# Dataset entries
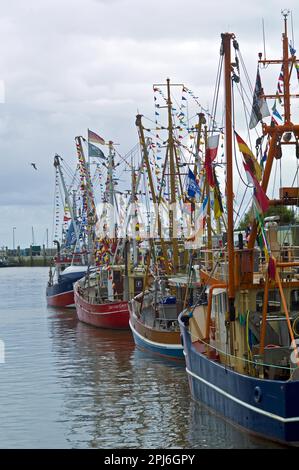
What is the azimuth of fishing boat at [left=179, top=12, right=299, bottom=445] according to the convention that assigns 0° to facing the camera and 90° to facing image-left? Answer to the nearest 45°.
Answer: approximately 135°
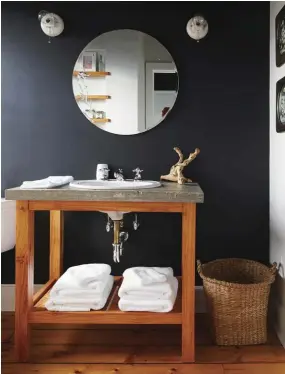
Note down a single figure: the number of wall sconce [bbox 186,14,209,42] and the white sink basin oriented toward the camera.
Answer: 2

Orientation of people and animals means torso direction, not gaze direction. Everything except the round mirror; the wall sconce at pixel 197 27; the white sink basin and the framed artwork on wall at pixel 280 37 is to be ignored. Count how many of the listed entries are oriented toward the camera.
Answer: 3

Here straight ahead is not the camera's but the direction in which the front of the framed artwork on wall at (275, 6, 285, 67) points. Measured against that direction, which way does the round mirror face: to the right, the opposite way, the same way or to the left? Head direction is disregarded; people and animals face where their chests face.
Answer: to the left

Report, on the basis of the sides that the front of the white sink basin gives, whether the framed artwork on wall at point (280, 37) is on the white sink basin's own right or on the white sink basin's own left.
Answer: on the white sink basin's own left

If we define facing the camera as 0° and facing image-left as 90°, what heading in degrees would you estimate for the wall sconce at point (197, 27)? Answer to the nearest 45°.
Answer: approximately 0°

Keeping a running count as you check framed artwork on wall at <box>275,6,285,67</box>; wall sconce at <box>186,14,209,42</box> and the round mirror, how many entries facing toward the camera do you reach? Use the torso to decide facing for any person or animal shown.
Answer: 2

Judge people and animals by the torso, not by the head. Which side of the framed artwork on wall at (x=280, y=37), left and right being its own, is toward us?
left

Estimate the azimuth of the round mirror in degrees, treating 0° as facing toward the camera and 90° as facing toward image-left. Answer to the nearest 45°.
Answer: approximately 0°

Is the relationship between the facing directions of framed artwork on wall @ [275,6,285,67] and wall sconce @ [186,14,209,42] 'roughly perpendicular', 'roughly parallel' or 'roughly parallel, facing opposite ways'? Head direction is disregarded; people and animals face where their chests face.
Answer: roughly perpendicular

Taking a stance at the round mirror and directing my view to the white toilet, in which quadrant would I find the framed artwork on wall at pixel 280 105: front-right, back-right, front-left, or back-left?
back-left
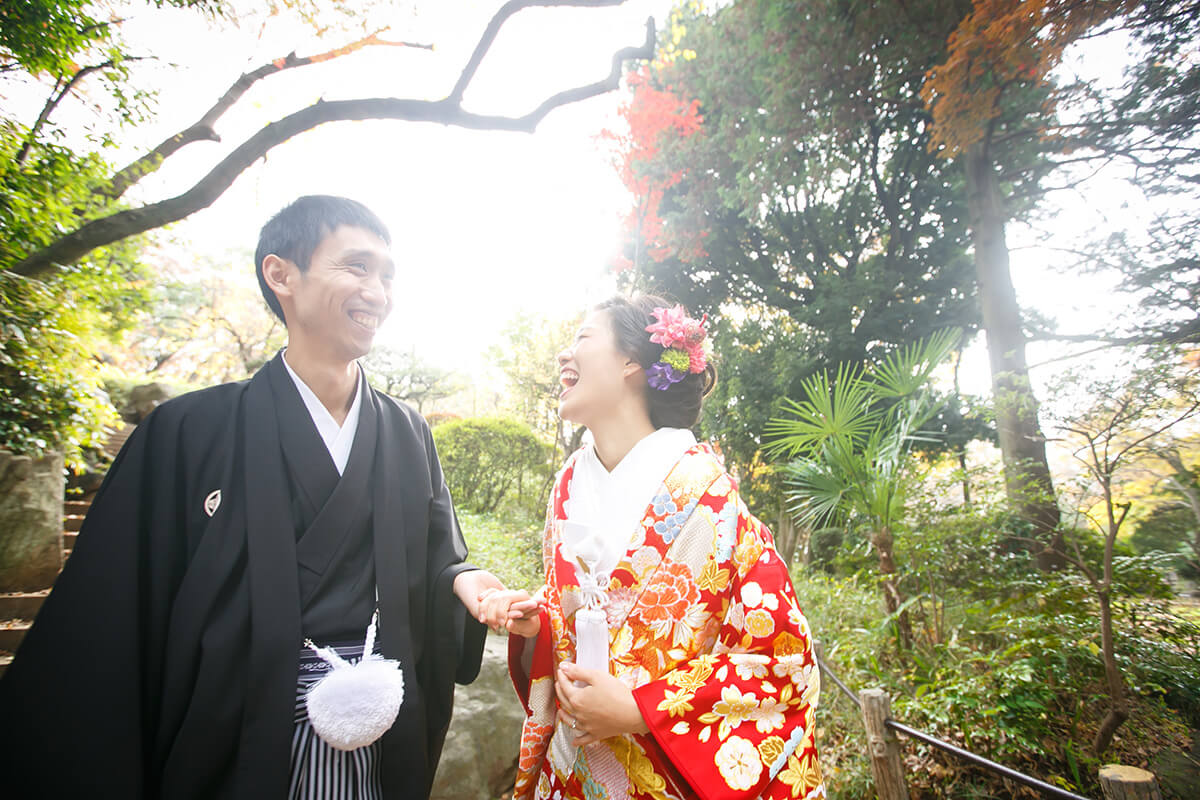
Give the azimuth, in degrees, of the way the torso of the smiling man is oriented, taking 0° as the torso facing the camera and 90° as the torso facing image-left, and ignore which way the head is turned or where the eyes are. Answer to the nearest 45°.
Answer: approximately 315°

---

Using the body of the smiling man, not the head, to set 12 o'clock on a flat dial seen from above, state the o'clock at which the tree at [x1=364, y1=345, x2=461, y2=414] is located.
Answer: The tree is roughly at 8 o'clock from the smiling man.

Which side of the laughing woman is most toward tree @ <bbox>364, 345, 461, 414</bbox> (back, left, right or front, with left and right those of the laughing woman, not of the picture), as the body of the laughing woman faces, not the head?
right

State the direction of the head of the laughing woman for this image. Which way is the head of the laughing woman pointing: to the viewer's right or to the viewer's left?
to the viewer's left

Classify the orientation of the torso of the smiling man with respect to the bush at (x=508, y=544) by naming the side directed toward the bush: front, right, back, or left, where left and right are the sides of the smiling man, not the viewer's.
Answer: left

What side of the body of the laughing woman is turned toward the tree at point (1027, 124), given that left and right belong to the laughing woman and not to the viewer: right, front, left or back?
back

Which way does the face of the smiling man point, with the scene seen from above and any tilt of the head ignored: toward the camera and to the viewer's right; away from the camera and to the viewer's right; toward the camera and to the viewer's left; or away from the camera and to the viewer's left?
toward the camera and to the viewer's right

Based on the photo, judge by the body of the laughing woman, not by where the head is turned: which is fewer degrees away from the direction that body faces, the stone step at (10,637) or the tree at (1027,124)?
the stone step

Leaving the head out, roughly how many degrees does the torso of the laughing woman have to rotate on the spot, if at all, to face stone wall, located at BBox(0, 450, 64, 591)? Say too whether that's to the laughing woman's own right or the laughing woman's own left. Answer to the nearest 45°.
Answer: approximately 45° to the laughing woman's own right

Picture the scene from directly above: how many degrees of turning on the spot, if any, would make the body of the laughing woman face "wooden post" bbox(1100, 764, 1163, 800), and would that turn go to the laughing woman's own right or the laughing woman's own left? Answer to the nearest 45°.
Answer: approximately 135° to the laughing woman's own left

# What you have to do
Copy the records starting at the line with "What is the" and ending at the line with "Answer: on the white sink basin's own left", with "round mirror" changed to "oval mirror" and nothing else altered. Leave out the pictures.

# Solved exercise
What is the azimuth of fishing boat at [left=179, top=12, right=299, bottom=445] according to the convention that assigns 0° to facing the camera and 90° to facing image-left? Answer to the nearest 45°.
Answer: approximately 135°
Note down a single figure: the number of wall sconce [bbox 186,14,209,42] and the white sink basin oriented toward the camera.
Answer: 2

Orientation of people and animals means torso direction, not gaze direction. Everything except the oval mirror; the wall sconce at pixel 197 27; the white sink basin and the framed artwork on wall at pixel 280 37 is to be ignored. Count how many of the listed entries are oriented toward the camera.
Answer: 3

Here straight ahead is not the camera's but the direction in which the front of the framed artwork on wall at (275, 6, 285, 67) points. Measured against that direction, which way does the oval mirror face: to the right, the opposite way, the same way or to the left? Head direction is disregarded; people and animals face where their chests face.
Answer: to the left

Report, on the basis of the sides that the front of the white sink basin gives, whether the framed artwork on wall at point (280, 37) is on the white sink basin's own right or on the white sink basin's own left.
Answer: on the white sink basin's own left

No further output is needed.